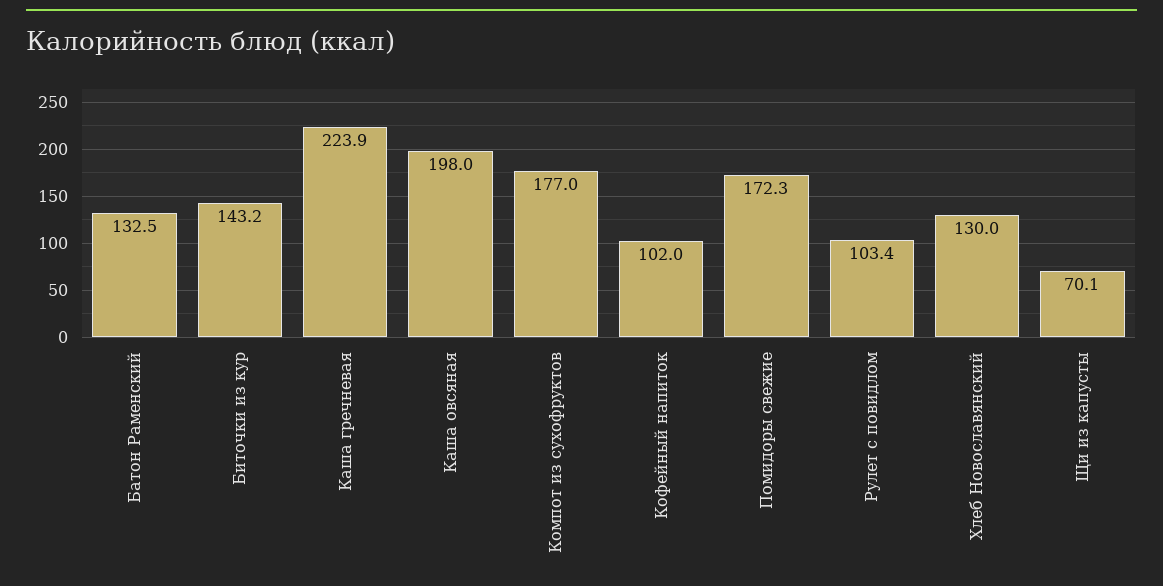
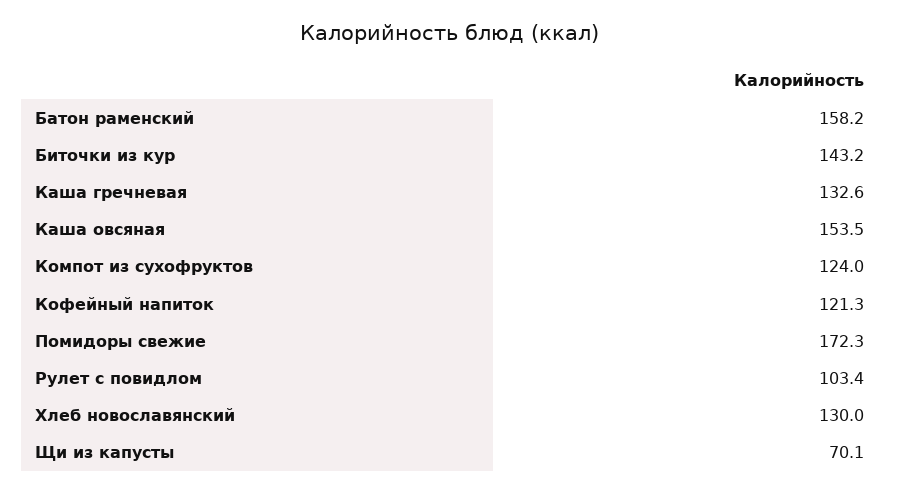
Батон Раменский: 132.5 -> 158.2
Каша гречневая: 223.9 -> 132.6
Каша овсяная: 198 -> 153.5
Компот из сухофруктов: 177 -> 124
Кофейный напиток: 102 -> 121.3

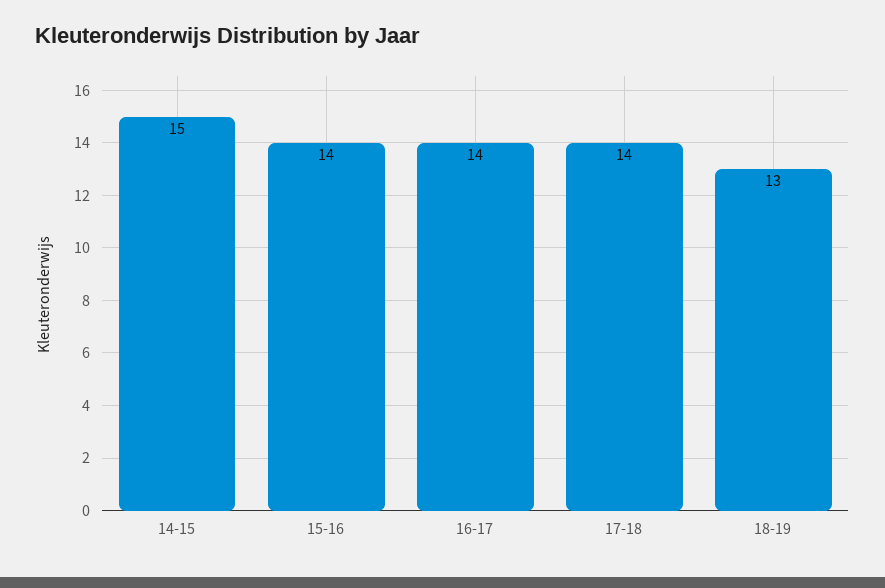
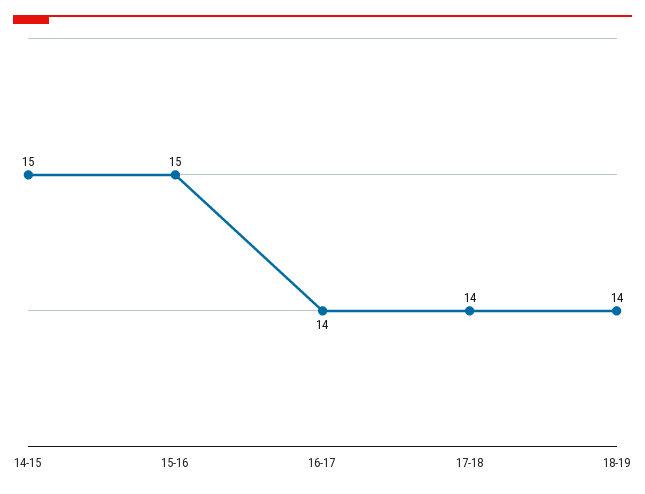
15-16: 14 -> 15
18-19: 13 -> 14

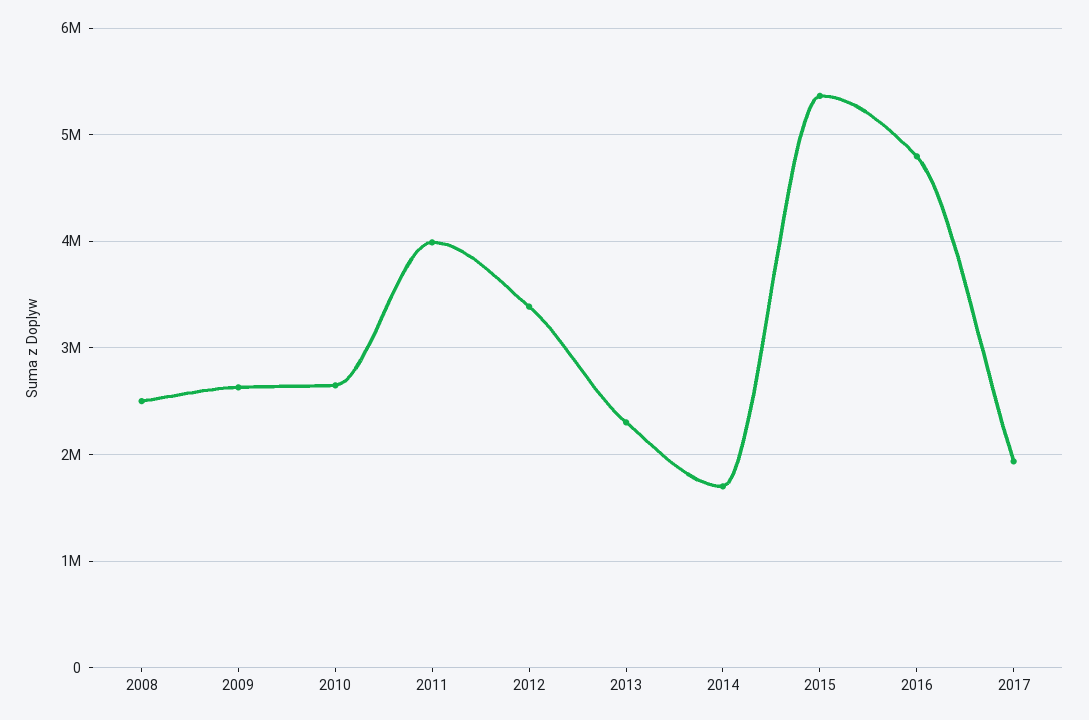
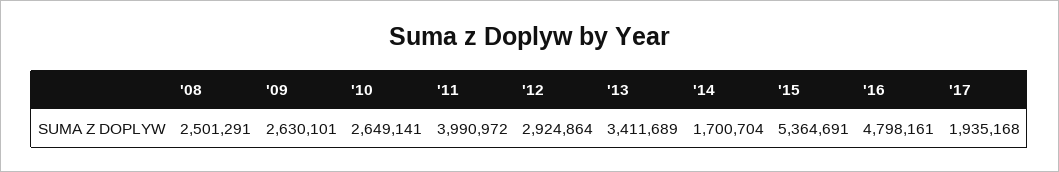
2012: 3400000 -> 2924864
2013: 2300000 -> 3411689

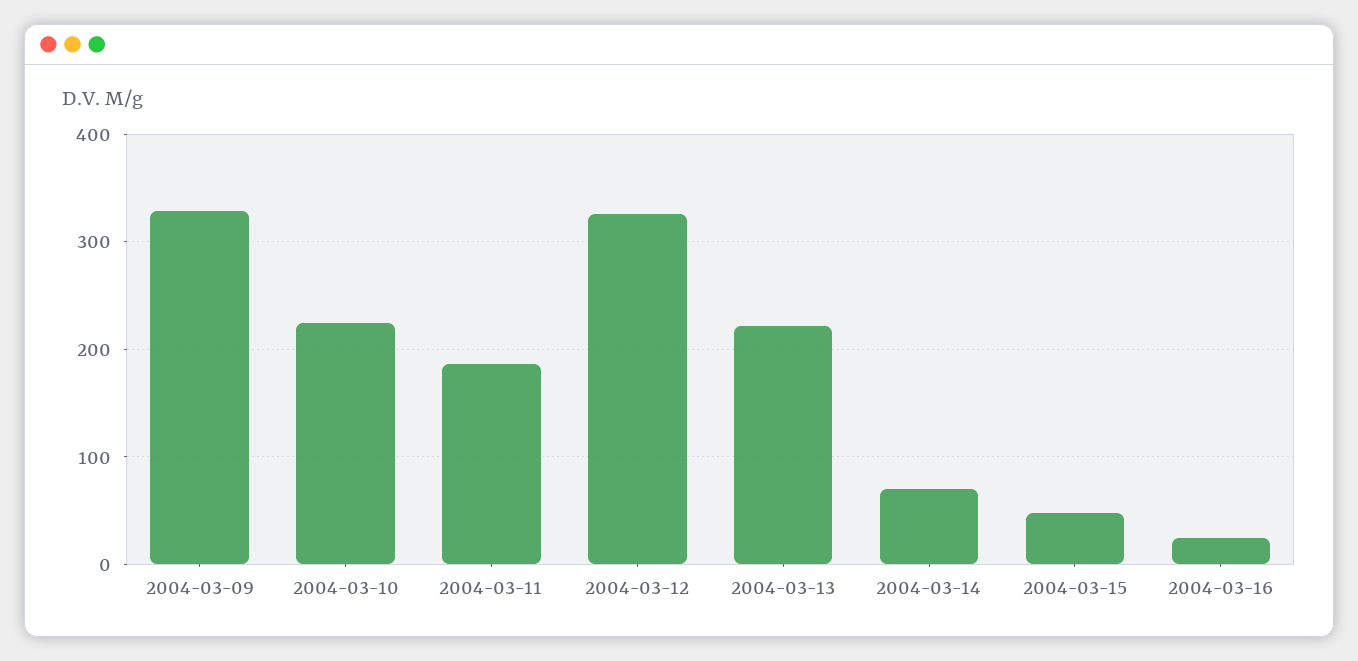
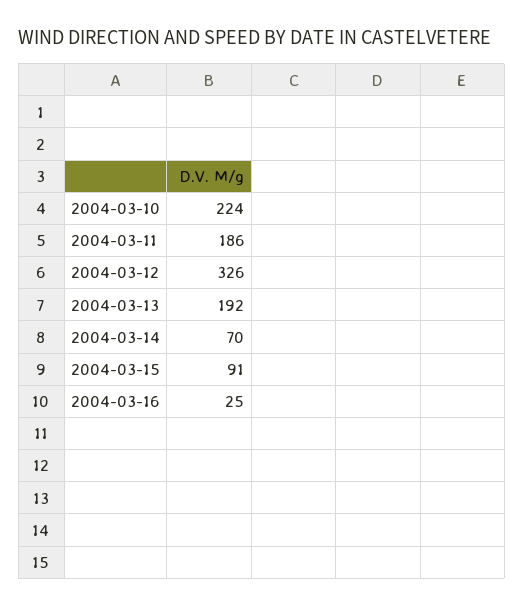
2004-03-09: 330 -> none
2004-03-13: 220 -> 192
2004-03-15: 50 -> 91

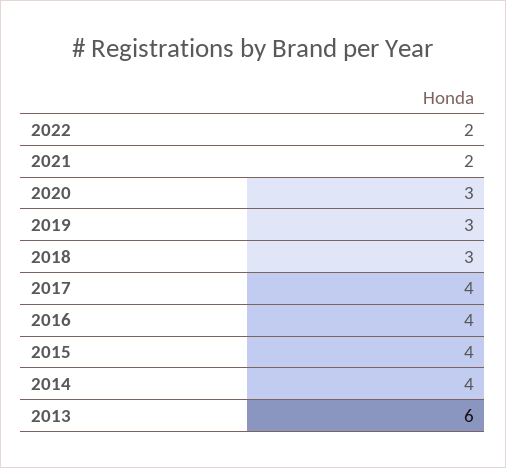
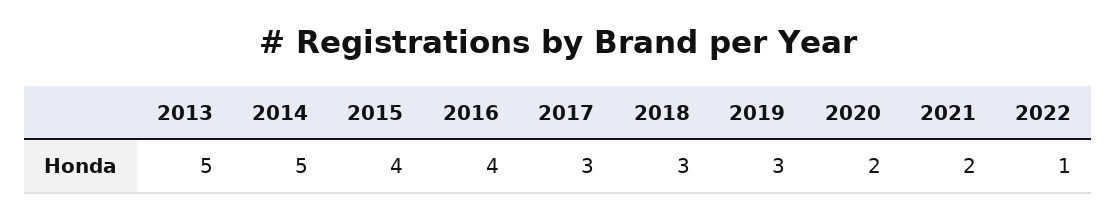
2022: 2 -> 1
2020: 3 -> 2
2017: 4 -> 3
2014: 4 -> 5
2013: 6 -> 5

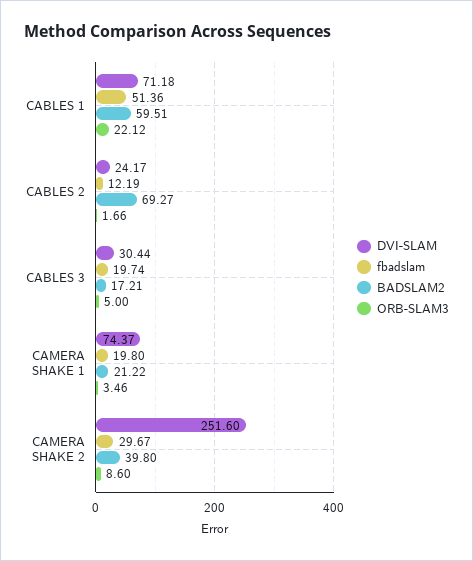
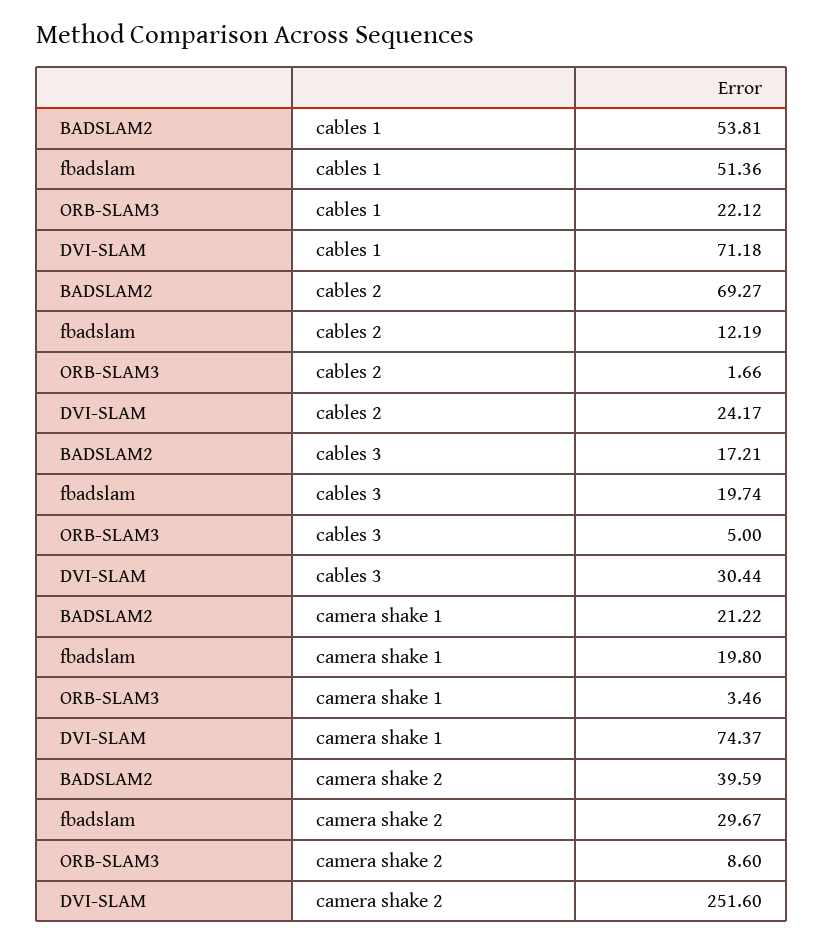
BADSLAM2, CABLES 1: 59.51 -> 53.81
BADSLAM2, CAMERA SHAKE 2: 39.8 -> 39.59

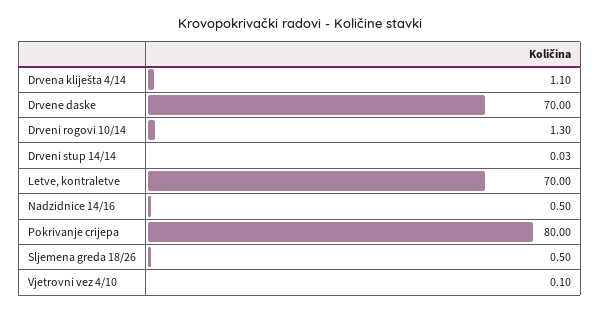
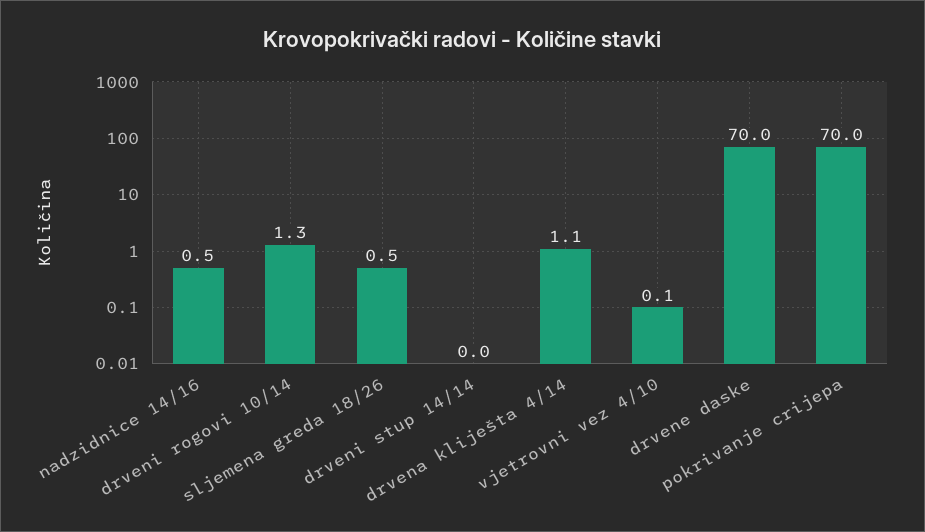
Letve, kontraletve: 70 -> none
Pokrivanje crijepa: 80 -> 70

**Problem requirements:** Will you restate every entry word for word and omit the images?

**Exercise answer:**
Батон Раменский: 132.5 -> 158.2
Каша гречневая: 223.9 -> 132.6
Каша овсяная: 198 -> 153.5
Компот из сухофруктов: 177 -> 124
Кофейный напиток: 102 -> 121.3

15-16: 14 -> 15
18-19: 13 -> 14

2012: 3400000 -> 2924864
2013: 2300000 -> 3411689

2004-03-09: 330 -> none
2004-03-13: 220 -> 192
2004-03-15: 50 -> 91

2022: 2 -> 1
2020: 3 -> 2
2017: 4 -> 3
2014: 4 -> 5
2013: 6 -> 5

BADSLAM2, CABLES 1: 59.51 -> 53.81
BADSLAM2, CAMERA SHAKE 2: 39.8 -> 39.59

Letve, kontraletve: 70 -> none
Pokrivanje crijepa: 80 -> 70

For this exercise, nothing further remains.